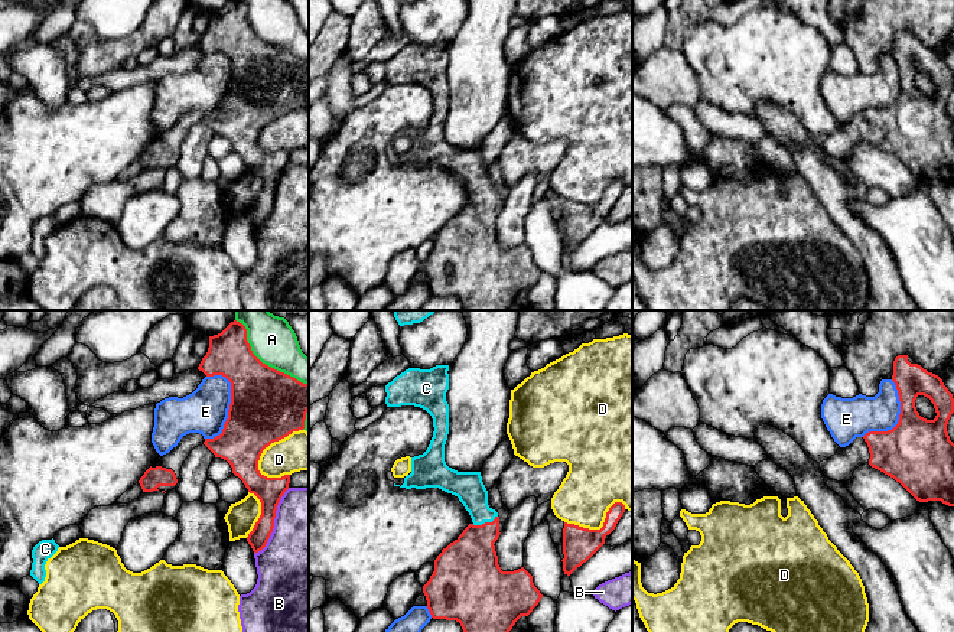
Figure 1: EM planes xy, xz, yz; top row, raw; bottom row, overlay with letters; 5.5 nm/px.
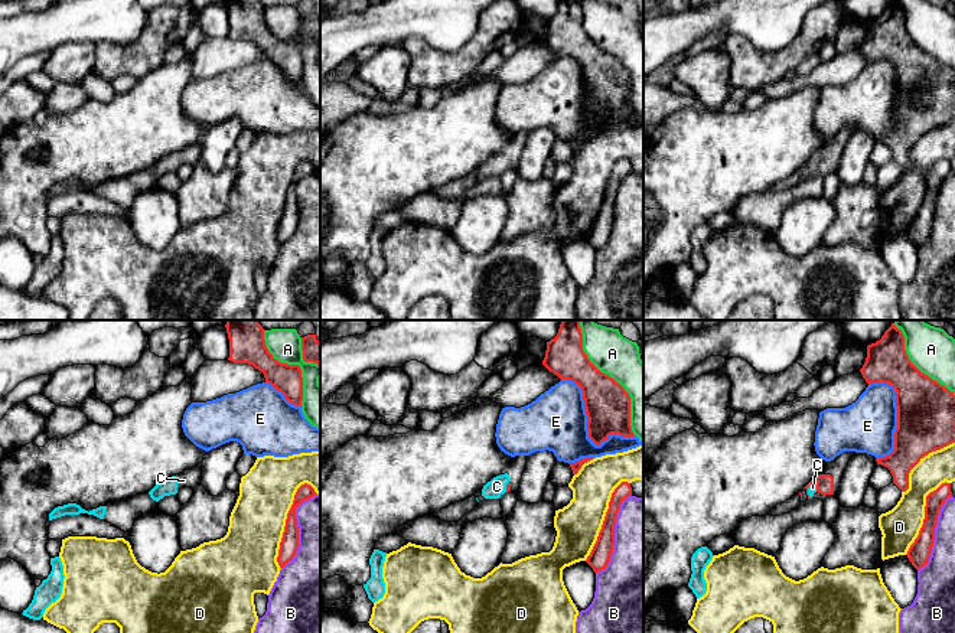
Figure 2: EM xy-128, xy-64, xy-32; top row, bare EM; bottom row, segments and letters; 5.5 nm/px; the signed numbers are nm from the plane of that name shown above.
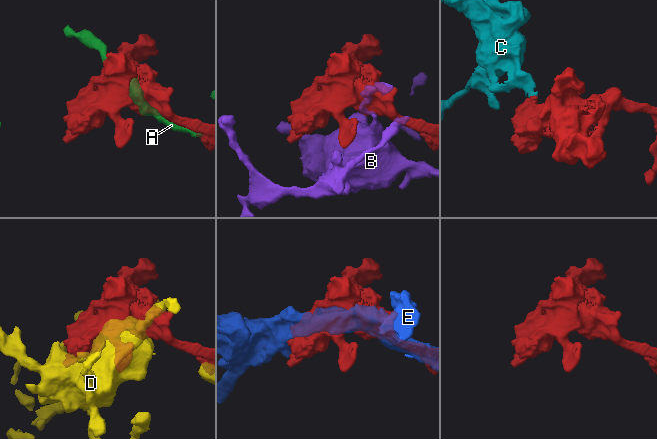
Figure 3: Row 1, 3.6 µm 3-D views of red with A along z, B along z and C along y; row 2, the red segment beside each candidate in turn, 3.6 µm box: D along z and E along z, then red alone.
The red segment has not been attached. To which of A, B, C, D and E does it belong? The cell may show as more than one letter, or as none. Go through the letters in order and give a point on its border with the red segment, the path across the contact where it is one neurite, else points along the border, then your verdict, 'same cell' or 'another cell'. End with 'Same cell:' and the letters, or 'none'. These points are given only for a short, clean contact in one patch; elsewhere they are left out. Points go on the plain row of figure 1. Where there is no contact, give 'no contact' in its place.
A: contact xy (264, 41); another cell
B: contact xy (273, 199); another cell
C: contact xz (485, 199); way xz (469, 241), (485, 199), (468, 163); same cell
D: contact xy (270, 120); another cell
E: contact xy (228, 88); another cell
Same cell: C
*-*-*
- _Exercise_:
Write down the full listing above exactly as it is, except for any images.

- _Output_:
Figure 1: EM planes xy, xz, yz; top row, raw; bottom row, overlay with letters; 5.5 nm/px.
Figure 2: EM xy-128, xy-64, xy-32; top row, bare EM; bottom row, segments and letters; 5.5 nm/px; the signed numbers are nm from the plane of that name shown above.
Figure 3: Row 1, 3.6 µm 3-D views of red with A along z, B along z and C along y; row 2, the red segment beside each candidate in turn, 3.6 µm box: D along z and E along z, then red alone.
The red segment has not been attached. To which of A, B, C, D and E does it belong? The cell may show as more than one letter, or as none. Go through the letters in order and give a point on its border with the red segment, the path across the contact where it is one neurite, else points along the border, then your verdict, 'same cell' or 'another cell'. End with 'Same cell:' and the letters, or 'none'. These points are given only for a short, clean contact in one patch; elsewhere they are left out. Points go on the plain row of figure 1. Where there is no contact, give 'no contact' in its place.
A: contact xy (264, 41); another cell
B: contact xy (273, 199); another cell
C: contact xz (485, 199); way xz (469, 241), (485, 199), (468, 163); same cell
D: contact xy (270, 120); another cell
E: contact xy (228, 88); another cell
Same cell: C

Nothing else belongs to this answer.